◆ WORK ORDER ◆
Arrange the lines from the start of the records through the line containing "The reading is 24.4 mm" as a numbered list, omitting blank lines. Leave the pictures out of the answer.

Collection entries
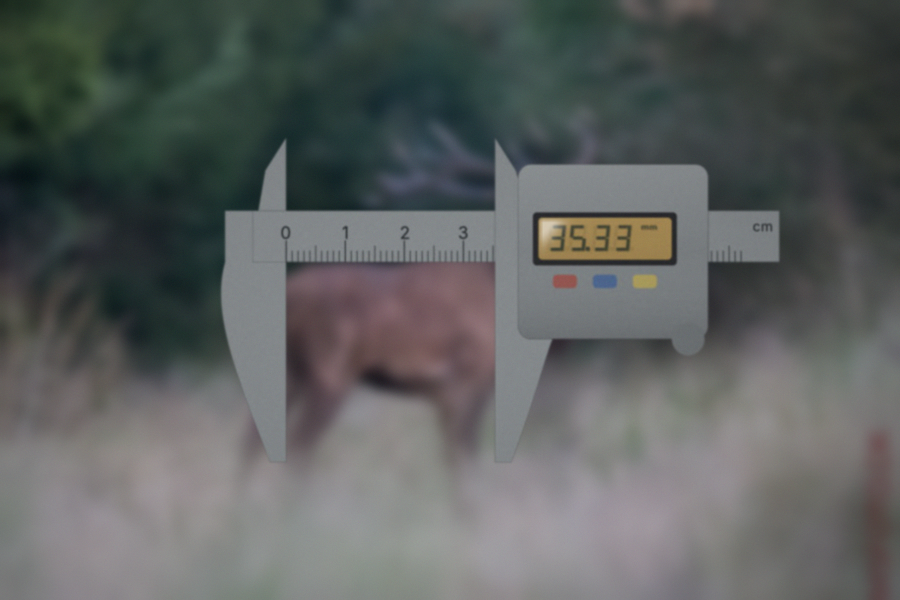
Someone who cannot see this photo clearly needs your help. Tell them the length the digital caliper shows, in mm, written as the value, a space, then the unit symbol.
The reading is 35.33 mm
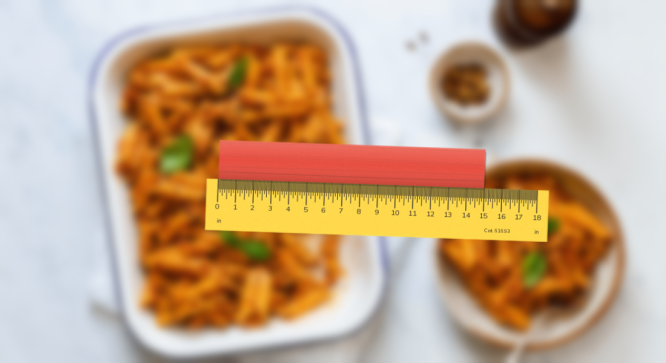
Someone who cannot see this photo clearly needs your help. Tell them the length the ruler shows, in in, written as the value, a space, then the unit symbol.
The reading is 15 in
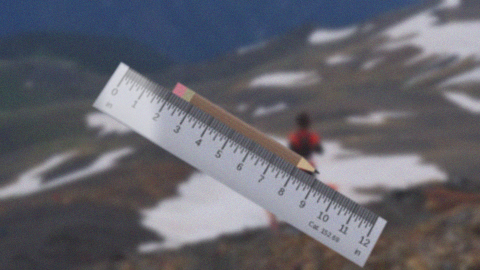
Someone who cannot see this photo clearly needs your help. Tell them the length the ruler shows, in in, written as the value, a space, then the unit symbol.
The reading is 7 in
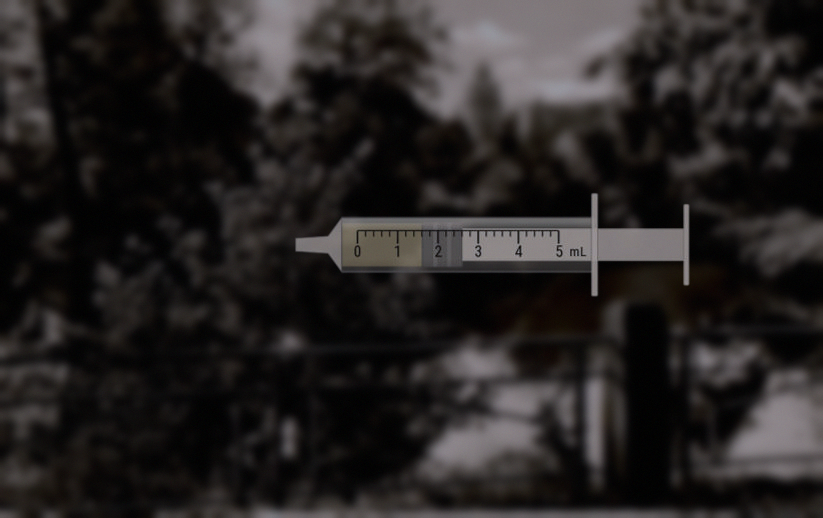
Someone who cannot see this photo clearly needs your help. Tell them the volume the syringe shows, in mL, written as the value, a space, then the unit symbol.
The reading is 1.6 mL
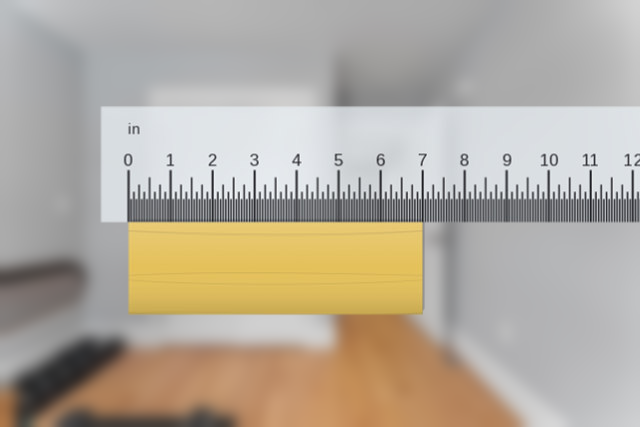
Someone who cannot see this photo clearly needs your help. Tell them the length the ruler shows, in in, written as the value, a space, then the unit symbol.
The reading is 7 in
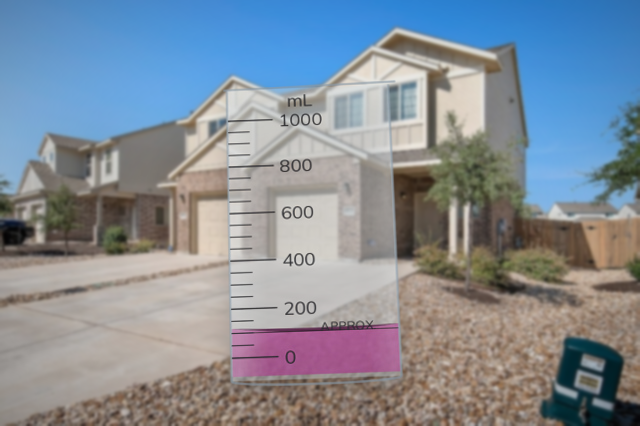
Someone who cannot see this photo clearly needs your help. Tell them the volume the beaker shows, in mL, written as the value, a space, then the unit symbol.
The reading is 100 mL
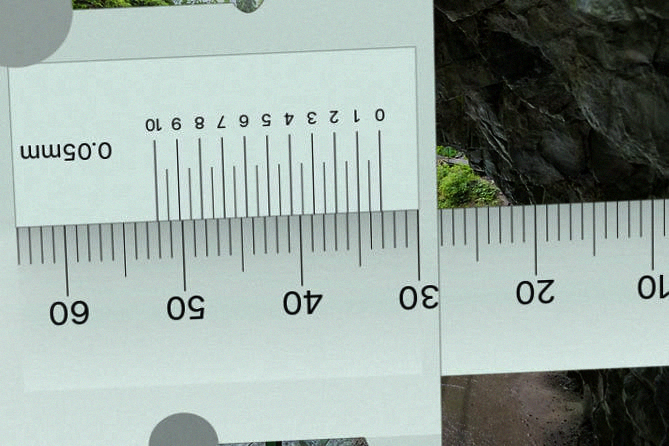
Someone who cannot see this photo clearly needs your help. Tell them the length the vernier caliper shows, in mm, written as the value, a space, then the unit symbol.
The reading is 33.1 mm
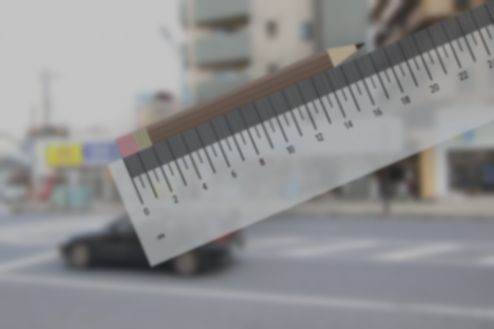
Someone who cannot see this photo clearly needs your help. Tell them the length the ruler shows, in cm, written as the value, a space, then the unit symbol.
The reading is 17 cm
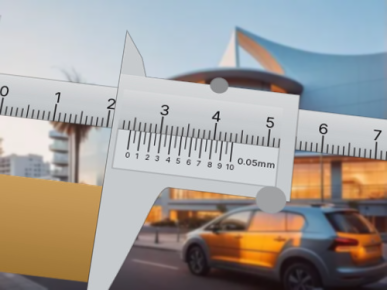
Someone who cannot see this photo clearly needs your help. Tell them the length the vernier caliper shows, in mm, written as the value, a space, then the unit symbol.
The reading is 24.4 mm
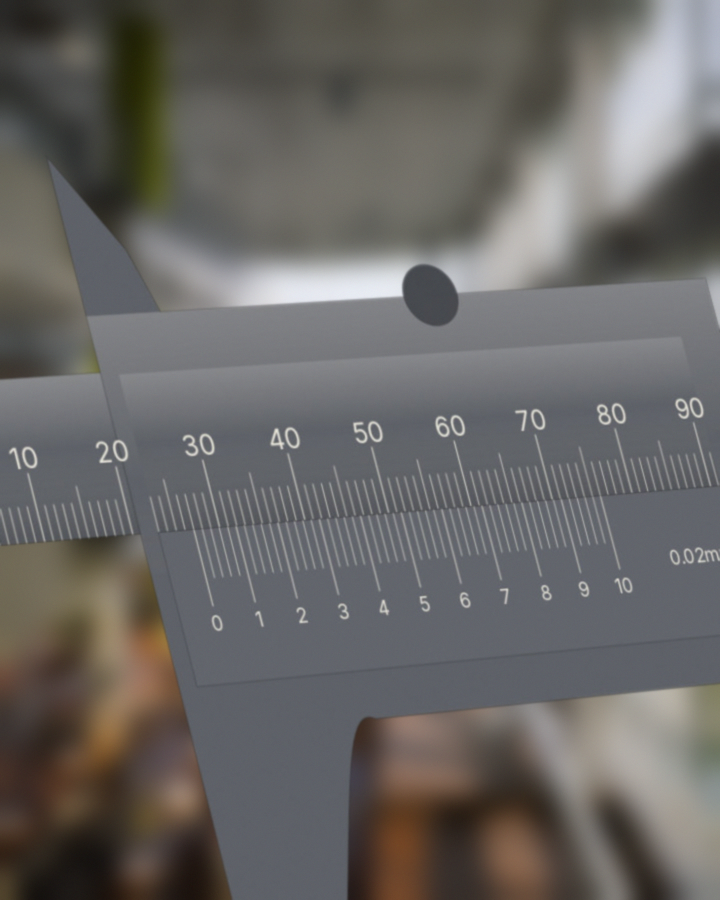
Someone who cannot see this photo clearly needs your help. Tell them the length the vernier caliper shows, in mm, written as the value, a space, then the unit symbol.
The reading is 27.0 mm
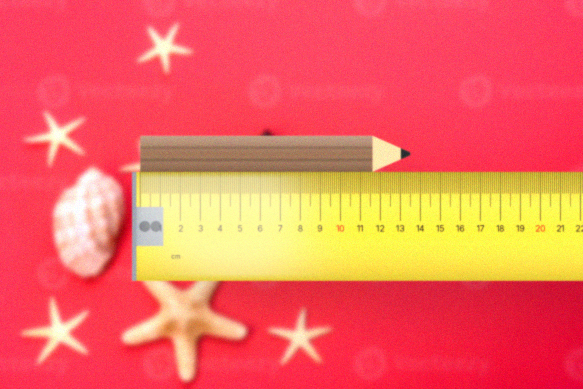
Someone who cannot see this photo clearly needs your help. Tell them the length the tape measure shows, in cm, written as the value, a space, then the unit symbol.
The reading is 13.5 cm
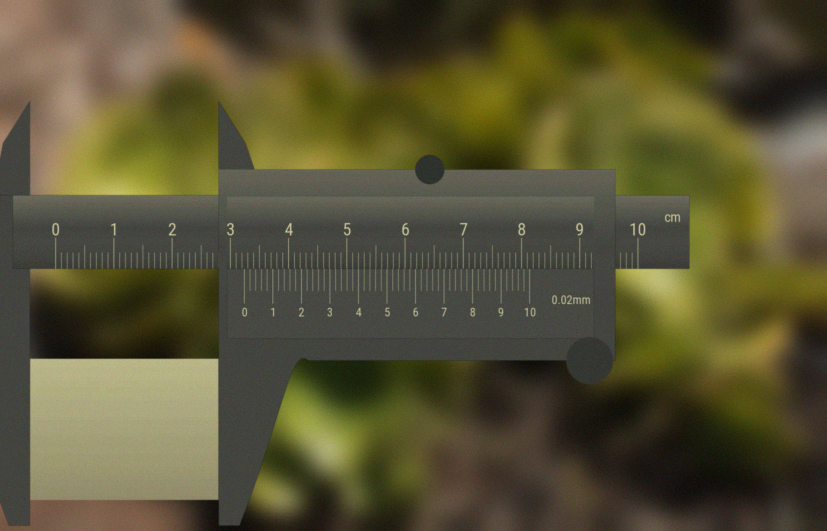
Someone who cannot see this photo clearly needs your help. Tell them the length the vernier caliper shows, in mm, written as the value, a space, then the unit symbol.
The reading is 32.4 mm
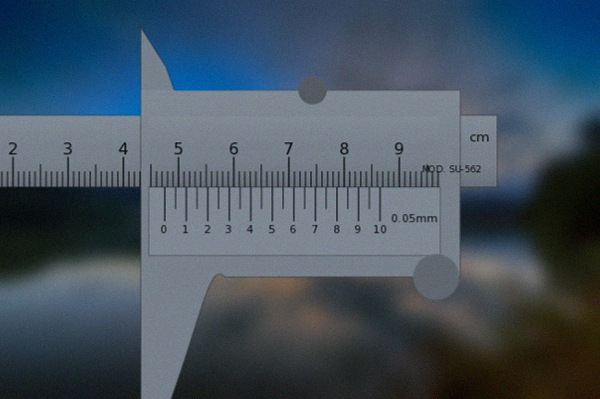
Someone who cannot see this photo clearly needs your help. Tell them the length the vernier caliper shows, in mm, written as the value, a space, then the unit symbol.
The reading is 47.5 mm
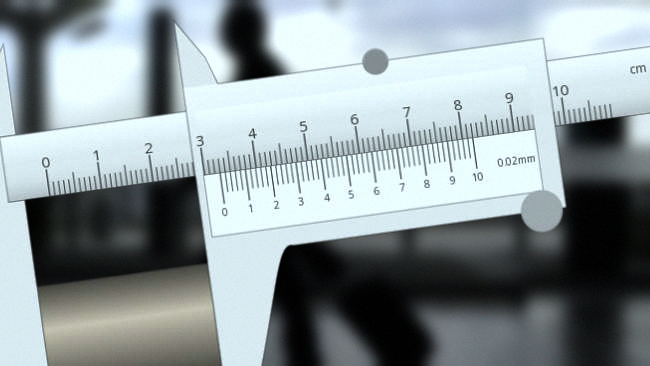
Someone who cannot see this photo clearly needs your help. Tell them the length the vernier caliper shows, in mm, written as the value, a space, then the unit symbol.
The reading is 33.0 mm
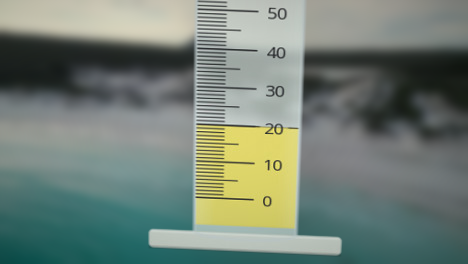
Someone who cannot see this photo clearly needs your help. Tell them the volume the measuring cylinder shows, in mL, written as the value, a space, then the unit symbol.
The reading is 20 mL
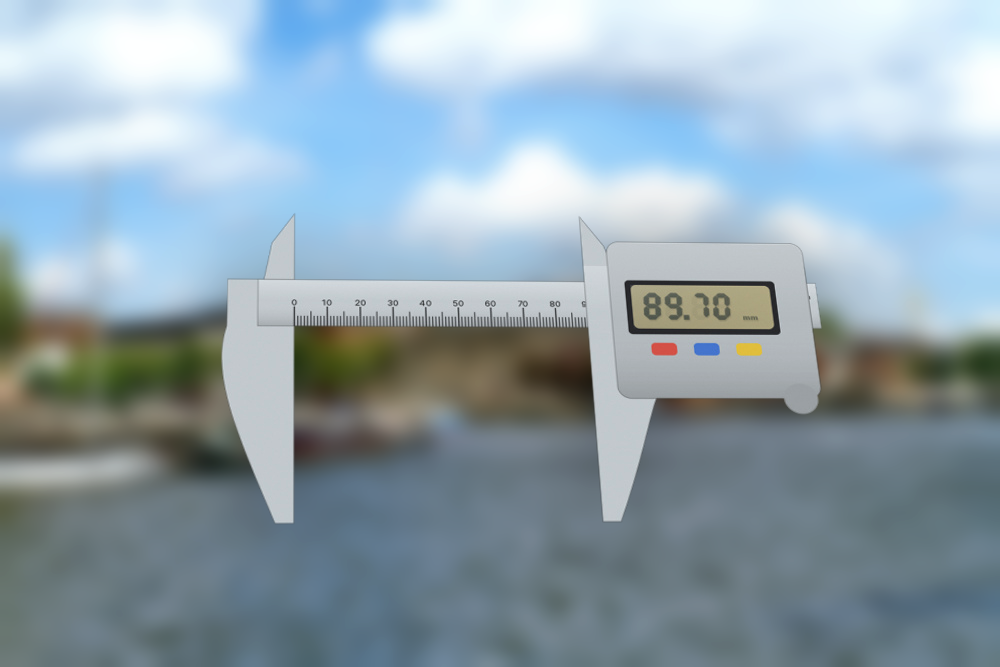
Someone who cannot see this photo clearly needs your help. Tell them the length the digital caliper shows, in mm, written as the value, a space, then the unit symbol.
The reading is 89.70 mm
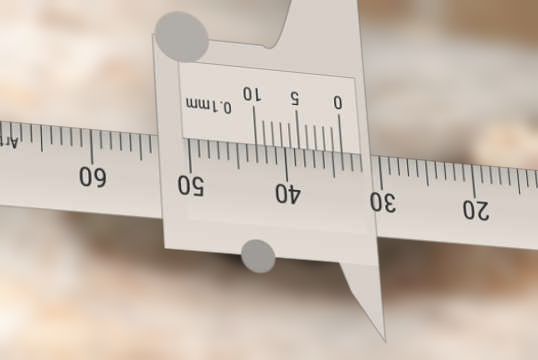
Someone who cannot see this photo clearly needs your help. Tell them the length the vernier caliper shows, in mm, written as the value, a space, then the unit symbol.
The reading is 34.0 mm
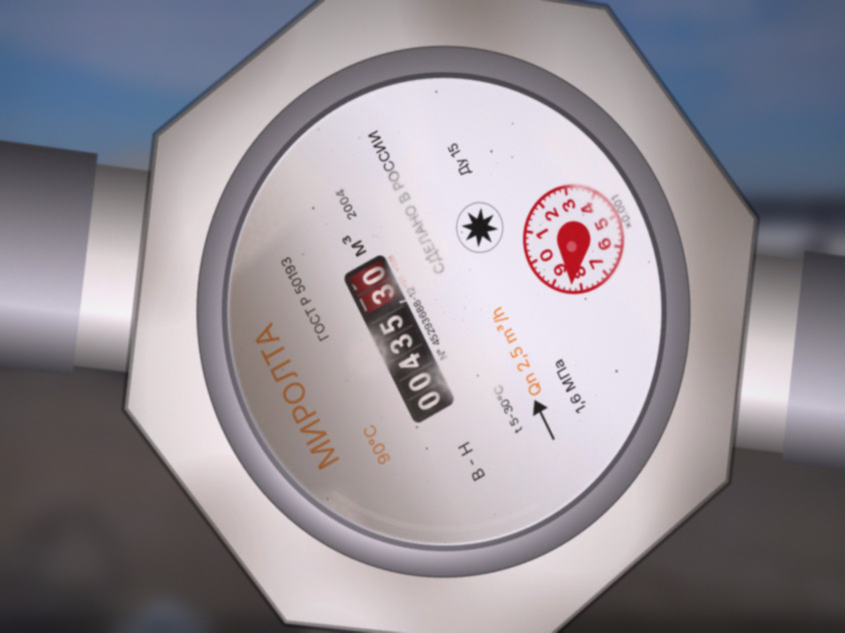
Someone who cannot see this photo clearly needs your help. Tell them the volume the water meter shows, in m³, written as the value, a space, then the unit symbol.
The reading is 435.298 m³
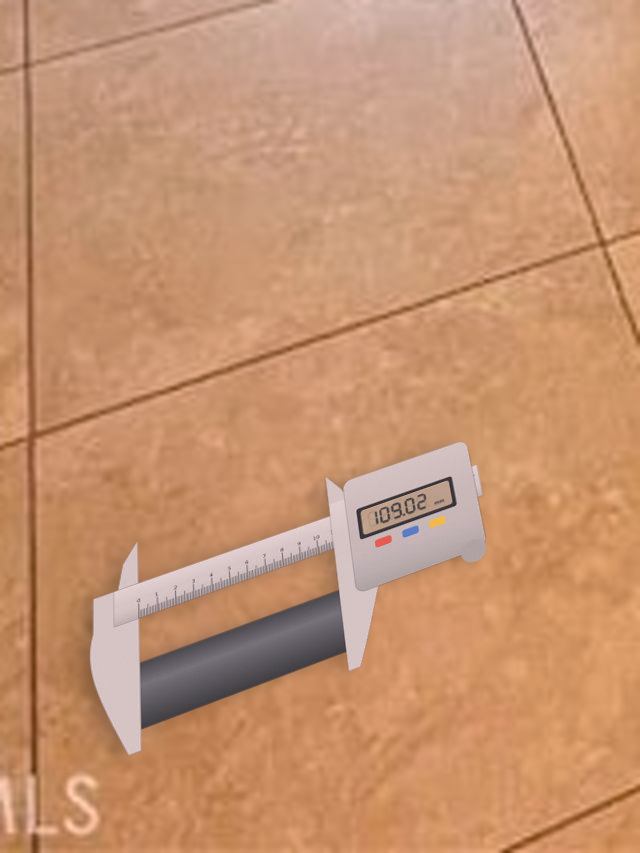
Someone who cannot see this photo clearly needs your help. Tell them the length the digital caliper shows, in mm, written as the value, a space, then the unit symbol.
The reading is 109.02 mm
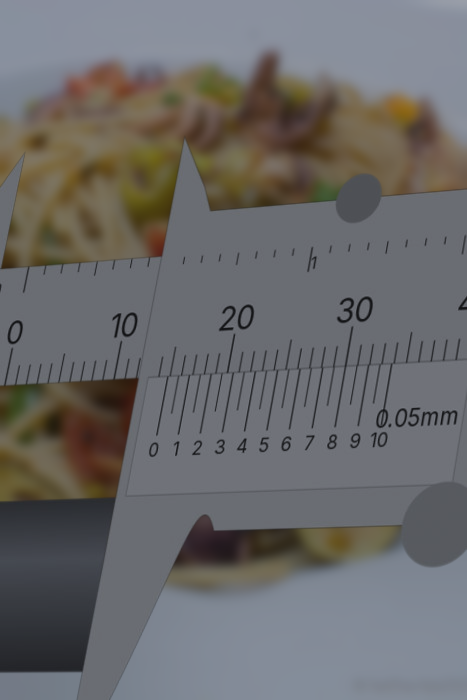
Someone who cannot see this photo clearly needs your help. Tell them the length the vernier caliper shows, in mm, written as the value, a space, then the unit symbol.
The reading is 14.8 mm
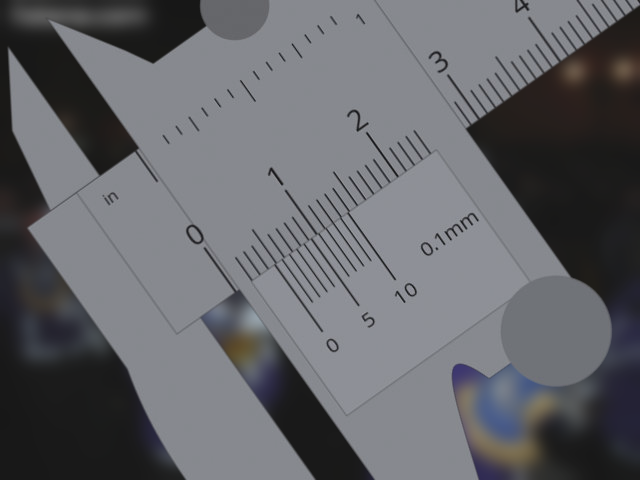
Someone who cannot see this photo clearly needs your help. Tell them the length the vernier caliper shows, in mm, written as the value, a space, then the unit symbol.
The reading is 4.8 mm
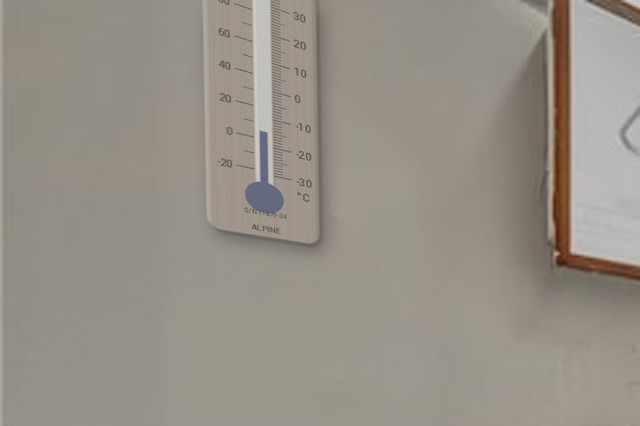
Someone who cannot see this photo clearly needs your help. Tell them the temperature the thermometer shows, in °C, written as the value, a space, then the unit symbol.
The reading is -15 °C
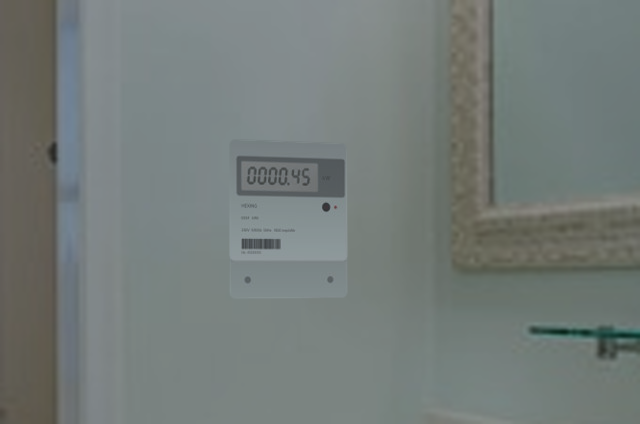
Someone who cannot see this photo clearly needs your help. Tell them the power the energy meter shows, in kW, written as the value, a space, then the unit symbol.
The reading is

◆ RESPONSE FOR THIS EXERCISE ◆
1. Someone who cannot see this photo clearly needs your help. Tell them the length the digital caliper shows, in mm, written as the value, a space, then the unit symbol.
2. The reading is 35.33 mm
3. Someone who cannot see this photo clearly needs your help. Tell them the length the ruler shows, in in, written as the value, a space, then the unit symbol.
4. The reading is 15 in
5. Someone who cannot see this photo clearly needs your help. Tell them the length the ruler shows, in in, written as the value, a space, then the unit symbol.
6. The reading is 7 in
7. Someone who cannot see this photo clearly needs your help. Tell them the volume the syringe shows, in mL, written as the value, a space, then the unit symbol.
8. The reading is 1.6 mL
9. Someone who cannot see this photo clearly needs your help. Tell them the length the ruler shows, in in, written as the value, a space, then the unit symbol.
10. The reading is 7 in
11. Someone who cannot see this photo clearly needs your help. Tell them the volume the beaker shows, in mL, written as the value, a space, then the unit symbol.
12. The reading is 100 mL
13. Someone who cannot see this photo clearly needs your help. Tell them the length the vernier caliper shows, in mm, written as the value, a space, then the unit symbol.
14. The reading is 33.1 mm
15. Someone who cannot see this photo clearly needs your help. Tell them the length the ruler shows, in cm, written as the value, a space, then the unit symbol.
16. The reading is 17 cm
17. Someone who cannot see this photo clearly needs your help. Tell them the length the vernier caliper shows, in mm, written as the value, a space, then the unit symbol.
18. The reading is 24.4 mm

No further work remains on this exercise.